My son is a treasure trove of trivia knowledge. At twelve years old, he is continually scanning the internet for new and unique facts. That’s his hobby and obsession. So, he routinely asks me fun facts about the eyes. One day, he just blurted out, “what part of the brain controls vision?”
I gave him the answer to his question and thought it might be a good topic to share since you might wonder the same thing.
Vision is a complex activity that employs different brain parts to perceive sight, process what you’re seeing, and act on it appropriately. Here’s how it all works…
Which Part of the Brain Controls Vision?
Visual functions are mostly controlled in the occipital lobe of the brain. The occipital lobe is a small area in the brain in the back of the skull. That said, there are many working parts of the brain that combine forces to help you see.
How Your Eyes Work with Your Brain
For instance, when you look at your phone, a particular part of your brain called the pons controls your eye muscles to direct your gaze.
The image of your phone then gets sent through your pupils. It hits the photoreceptor cells in the macula at the back of the eye, including rods (cells responsible for your peripheral vision and night vision) and cones (cells responsible for your color vision and sufficient vision detail).
Rods and cones fire a nerve impulse through the optic nerve, which carries the impulse to a structure at the back of your brain called the occipital lobe.
The occipital lobe processes the image of your phone. However, this is not the end of the sight process.
Next, the visual data is sent to the parietal lobe, which is responsible for giving awareness of the physical distance between you and the phone and your depth perception.
The visual data is also sent to the temporal lobe, which is associated with memory. It recognizes that what you’re looking at is a phone and not a shoe or anything else but a phone.
The temporal lobe is responsible for giving meaning to what we see—it’s what helps you use your phone for its intended purpose, rather than eating it or using it as a shoehorn.
Also, there is evidence that the frontal lobe, which is the reasoning/thinking part of our brain, is involved in the process of vision. The frontal lobe is responsible for maintaining your focus. In this case, it holds your attention on your phone and only your phone and not anything else around it.
So, you may ask yourself, “If the different parts of the brain handle vision, then what about the other aspects of your vision like color or peripheral vision?”
What Part of the Brain Controls Color Vision?
There is a particular part of the occipital lobe that handles color vision. It’s called the visual cortex. There are two visual cortexes, a left and a right one on each occipital lobe.
For example, when you see an apple, the apple’s light gets picked up by the photoreceptors inside the eye (in the retina). Rods and cones receive the wavelengths of light given off by the apple—especially the cones since they’re the eye’s color receptor.
The cones send the impulse through the optic nerve to the visual cortex in the occipital lobe. The brain processes this input based on how many cones were activated and the signal’s strength. That’s how you see the color of the apple is red.

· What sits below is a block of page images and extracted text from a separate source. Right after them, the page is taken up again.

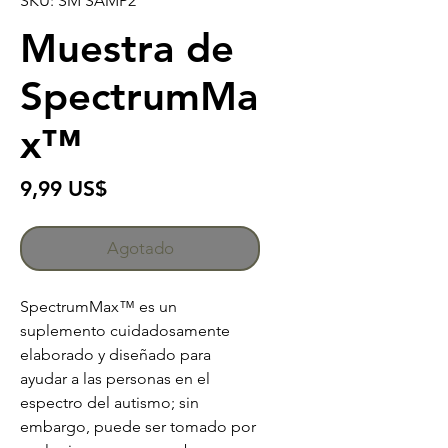
SKU: SM SAMP2
Muestra de
SpectrumMa
x™
Precio
9,99 US$
Agotado
SpectrumMax™ es un
suplemento cuidadosamente
elaborado y diseñado para
ayudar a las personas en el
espectro del autismo; sin
embargo, puede ser tomado por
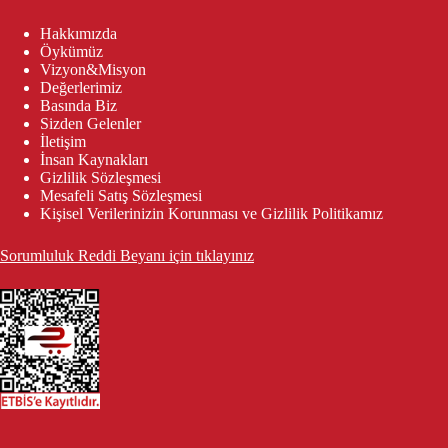
Hakkımızda
Öykümüz
Vizyon&Misyon
Değerlerimiz
Basında Biz
Sizden Gelenler
İletişim
İnsan Kaynakları
Gizlilik Sözleşmesi
Mesafeli Satış Sözleşmesi
Kişisel Verilerinizin Korunması ve Gizlilik Politikamız
Sorumluluk Reddi Beyanı için tıklayınız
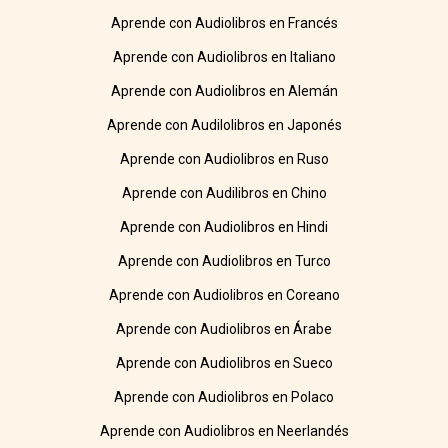
Aprende con Audiolibros en Francés
Aprende con Audiolibros en Italiano
Aprende con Audiolibros en Alemán
Aprende con Audilolibros en Japonés
Aprende con Audiolibros en Ruso
Aprende con Audilibros en Chino
Aprende con Audiolibros en Hindi
Aprende con Audiolibros en Turco
Aprende con Audiolibros en Coreano
Aprende con Audiolibros en Árabe
Aprende con Audiolibros en Sueco
Aprende con Audiolibros en Polaco
Aprende con Audiolibros en Neerlandés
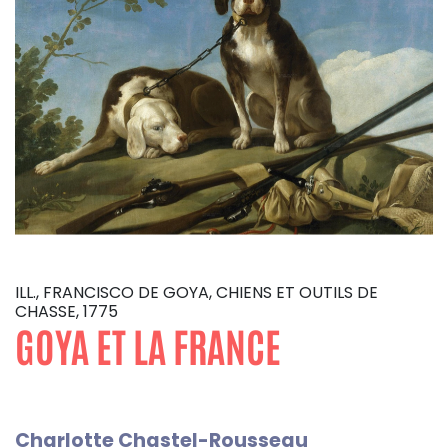
ILL., FRANCISCO DE GOYA, CHIENS ET OUTILS DE
CHASSE, 1775
GOYA ET LA FRANCE
Charlotte Chastel-Rousseau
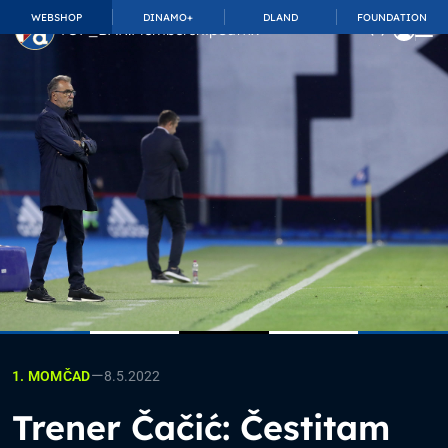
WEBSHOP
DINAMO+
DLAND
FOUNDATION
TOP_BAR.MembershipSuffix
—
8.5.2022
1. MOMČAD
Trener Čačić: Čestitam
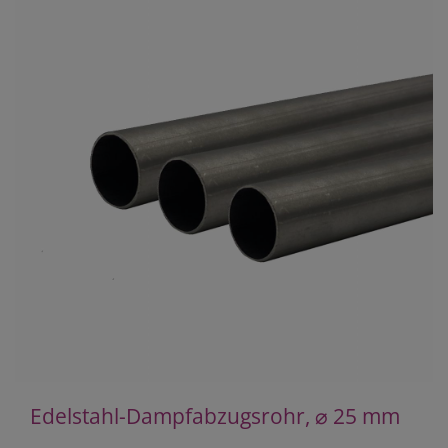
Edelstahl-Dampfabzugsrohr, ⌀ 25 mm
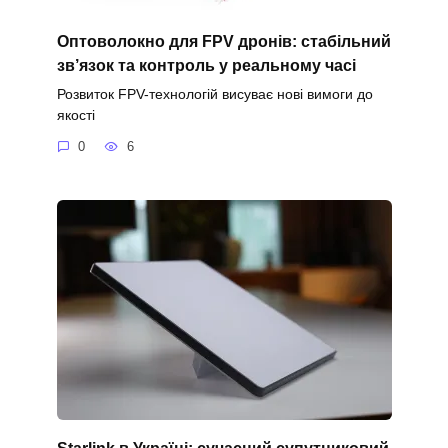
Оптоволокно для FPV дронів: стабільний
зв’язок та контроль у реальному часі
Розвиток FPV-технологій висуває нові вимоги до
якості
0
6
Starlink в Україні: сучасний супутниковий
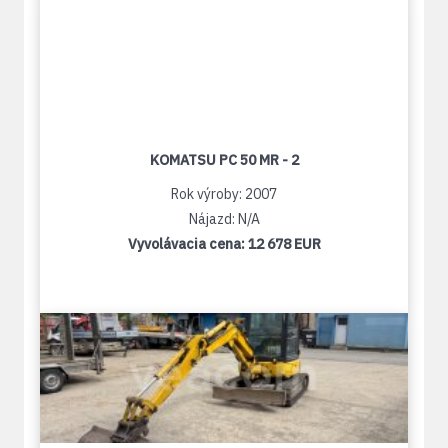
KOMATSU PC 50 MR - 2
Rok výroby: 2007
Nájazd: N/A
Vyvolávacia cena:
12 678 EUR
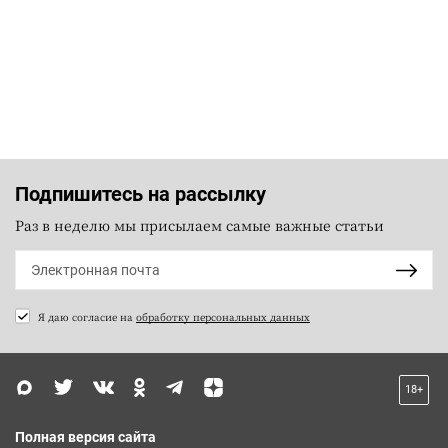
Подпишитесь на рассылку
Раз в неделю мы присылаем самые важные статьи
Я даю согласие на
обработку персональных данных
18+
Полная версия сайта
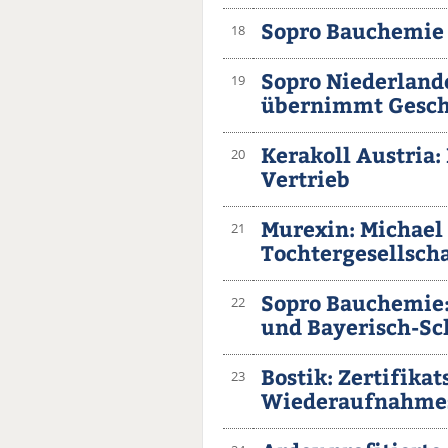
Sopro Bauchemie s
18
Sopro Niederlan
19
übernimmt Gesch
Kerakoll Austria:
20
Vertrieb
Murexin: Michael
21
Tochtergesellsch
Sopro Bauchemie:
22
und Bayerisch-S
Bostik: Zertifik
23
Wiederaufnahme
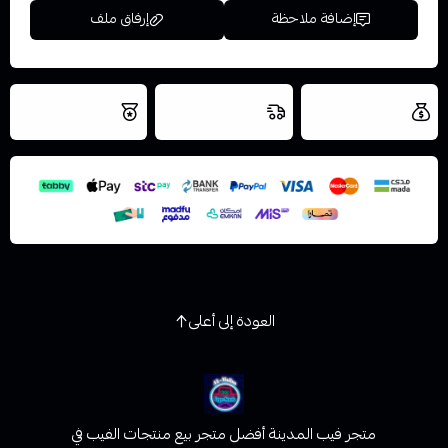
إضافة ملاحظة
إرفاق ملف
العروض والشحن
شحن سريع في نفس
نتميز بلجودة
مجاني
اليوم
اسحب و افلت الملف هنا
والتخزين الامن
استعراض
العودة إلى أعلى
متجر فيب المدينة أفضل متجر بيع منتجات الفيب في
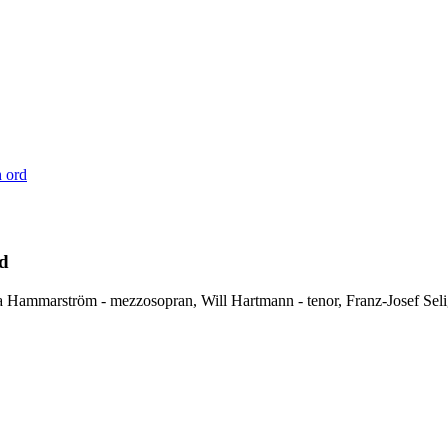
d
Hammarström - mezzosopran, Will Hartmann - tenor, Franz-Josef Selig 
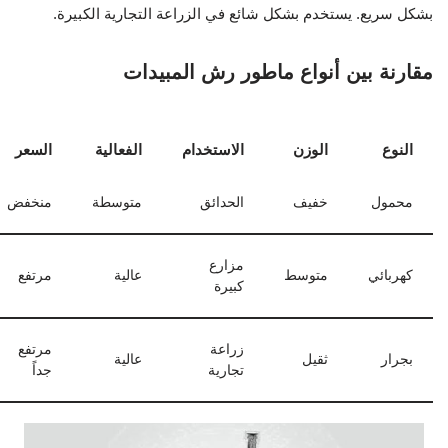
بشكل سريع. يستخدم بشكل شائع في الزراعة التجارية الكبيرة.
مقارنة بين أنواع ماطور رش المبيدات
النوع
الوزن
الاستخدام
الفعالية
السعر
محمول
خفيف
الحدائق
متوسطة
منخفض
مزارع
كهربائي
متوسط
عالية
مرتفع
كبيرة
زراعة
مرتفع
بجرار
ثقيل
عالية
تجارية
جداً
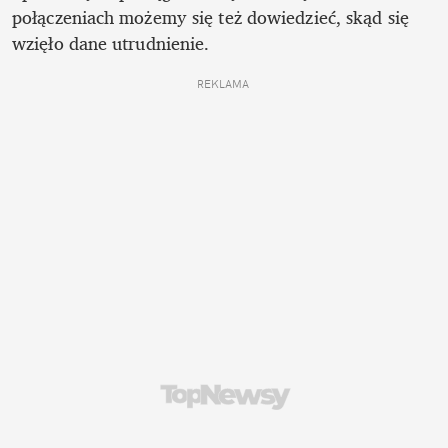
połączeniach możemy się też dowiedzieć, skąd się 
wzięło dane utrudnienie.
REKLAMA 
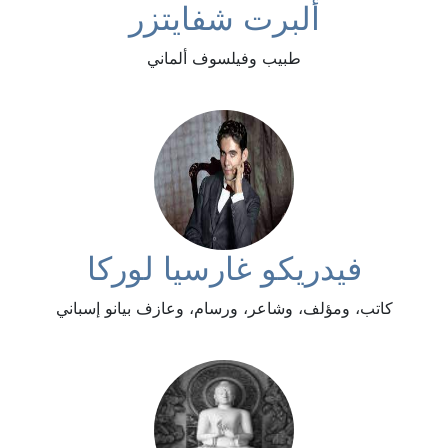
ألبرت شفايتزر
طبيب وفيلسوف ألماني
فيدريكو غارسيا لوركا
كاتب، ومؤلف، وشاعر، ورسام، وعازف بيانو إسباني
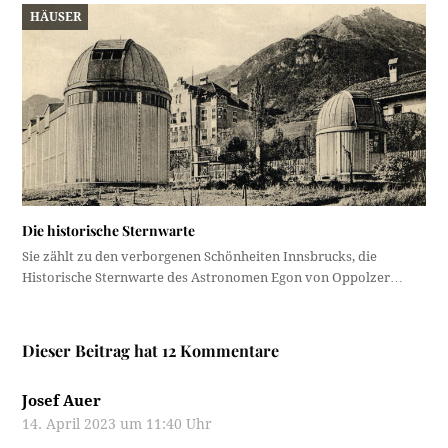
HÄUSER
Die historische Sternwarte
Sie zählt zu den verborgenen Schönheiten Innsbrucks, die
Historische Sternwarte des Astronomen Egon von Oppolzer…
Dieser Beitrag hat 12 Kommentare
Josef Auer
14. April 2023 um 11:40 Uhr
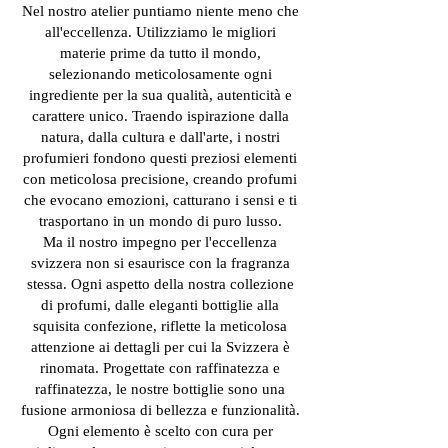
Nel nostro atelier puntiamo niente meno che
all'eccellenza. Utilizziamo le migliori
materie prime da tutto il mondo,
selezionando meticolosamente ogni
ingrediente per la sua qualità, autenticità e
carattere unico. Traendo ispirazione dalla
natura, dalla cultura e dall'arte, i nostri
profumieri fondono questi preziosi elementi
con meticolosa precisione, creando profumi
che evocano emozioni, catturano i sensi e ti
trasportano in un mondo di puro lusso.
Ma il nostro impegno per l'eccellenza
svizzera non si esaurisce con la fragranza
stessa. Ogni aspetto della nostra collezione
di profumi, dalle eleganti bottiglie alla
squisita confezione, riflette la meticolosa
attenzione ai dettagli per cui la Svizzera è
rinomata. Progettate con raffinatezza e
raffinatezza, le nostre bottiglie sono una
fusione armoniosa di bellezza e funzionalità.
Ogni elemento è scelto con cura per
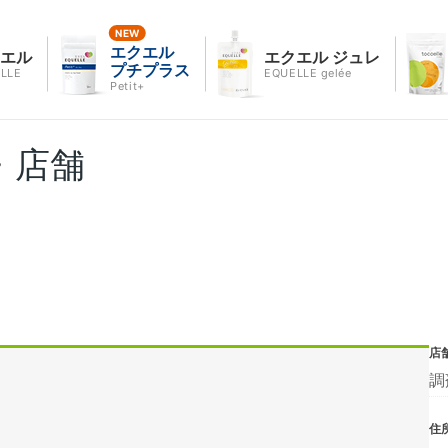
エクエル
クエル
エクエル ジュレ
プチプラス
LLE
EQUELLE gelée
Petit+
・店舗
店
調
住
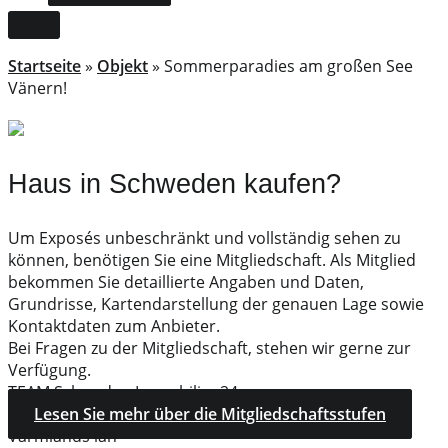
Startseite
»
Objekt
»
Sommerparadies am großen See
Vänern!
Haus in Schweden kaufen?
Um Exposés unbeschränkt und vollständig sehen zu
können, benötigen Sie eine Mitgliedschaft. Als Mitglied
bekommen Sie detaillierte Angaben und Daten,
Grundrisse, Kartendarstellung der genauen Lage sowie
Kontaktdaten zum Anbieter.
Bei Fragen zu der Mitgliedschaft, stehen wir gerne zur
Verfügung.
TEAM Schweden Immobilien24
Lesen Sie mehr über die Mitgliedschaftsstufen
Värmlands län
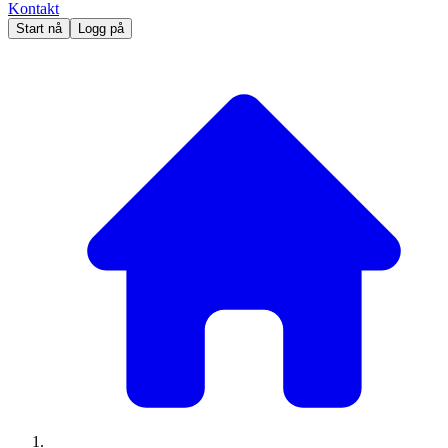
Kontakt
Start nå
Logg på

What Part of the Brain Controls Peripheral Vision?
Let’s start with what peripheral vision is… It’s that part of your vision that’s off to the edge of your central gaze. It could be to the left, right, up, or down relative to your central vision.
Our ability to see peripheral vision lies in the fovea, which is at the center of the macula inside the eye. Within the central fovea are rods and cones, with rods making up most of the perifoveal (most peripheral fovea). Rods are more tuned to movement, shapes, and forms rather than fine detail.
This means that when you see something off to the side of your field of vision, you don’t see it as well as if it were right in front of you. It correlates with the composition of the fovea—the center of the fovea contains rods and cones, which means your central vision is more detailed. On the other hand, the peripheral fovea is primarily rods, so your peripheral vision is limited by the function of rods which do not convey sharp detail.
The rods’ impulses in the perifovea travel along the optic nerve to the anterior visual cortex in the occipital lobe for processing.
Vision is a very complicated activity for the brain to process. The fact that all the visual information goes through the eye to the optic nerve and then to the brain in a fraction of a second is nothing short of incredible.
We mostly perceive the world through our sight, and so it is a precious gift that we must not take for granted.